Asteroid Belt Planet
In 1766 Prussian astronomer Johann Titius noticed that the distances of planets from the Sun seem to follow a mathematical pattern. This finding was popularized in 1772 by German astronomer Johann Bode and became known as Bode’s law. The rule was extremely accurate in predicting the separations between the six known planets—Mercury, Venus, Earth, Mars, Jupiter, and Saturn—as well as the expected existence of a planet between Mars and Jupiter. The quest for the planet beyond Mars was given a boost when Uranus was discovered in 1781 at a distance that was close to that expected for a seventh planet.

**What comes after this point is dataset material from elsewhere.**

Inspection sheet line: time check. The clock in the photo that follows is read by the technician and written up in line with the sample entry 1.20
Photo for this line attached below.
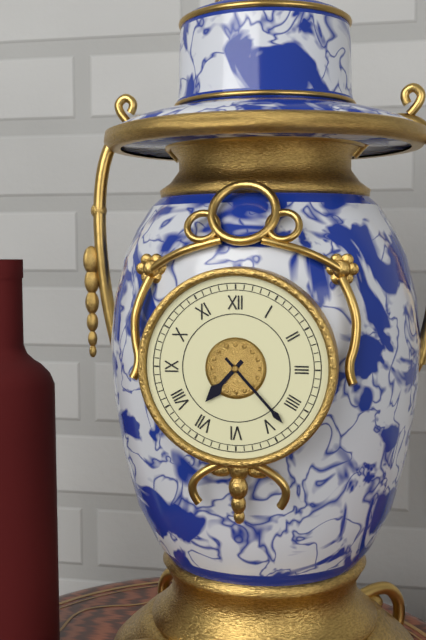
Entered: 7.23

Giuseppe Piazzi, an Italian priest, discovered Ceres (today categorized as a dwarf planet) on January 1, 1801, at the predicted distance. The confirmation of Bode's law filled astronomers with joy, but three other objects—Pallas, Juno, and Vesta—were found in the Mars-Jupiter gap during the course of the following six years. It became obvious that these asteroids, as they were later known, were not planets as more of these bodies were found in the 19th century. What were they, though? The asteroids were believed to be the remains of a planet that disintegrated in a catastrophic cataclysm since Bode's equation predicted a planet but there were only minor fragments to be found. However, that idea has not held up. The entire mass of the asteroid belt is less than the Moon, and gravitational interactions with Jupiter would not allow a planet to form there. (Bode’s law hasn’t stood up too well, either. It didn’t predict Neptune or Pluto.)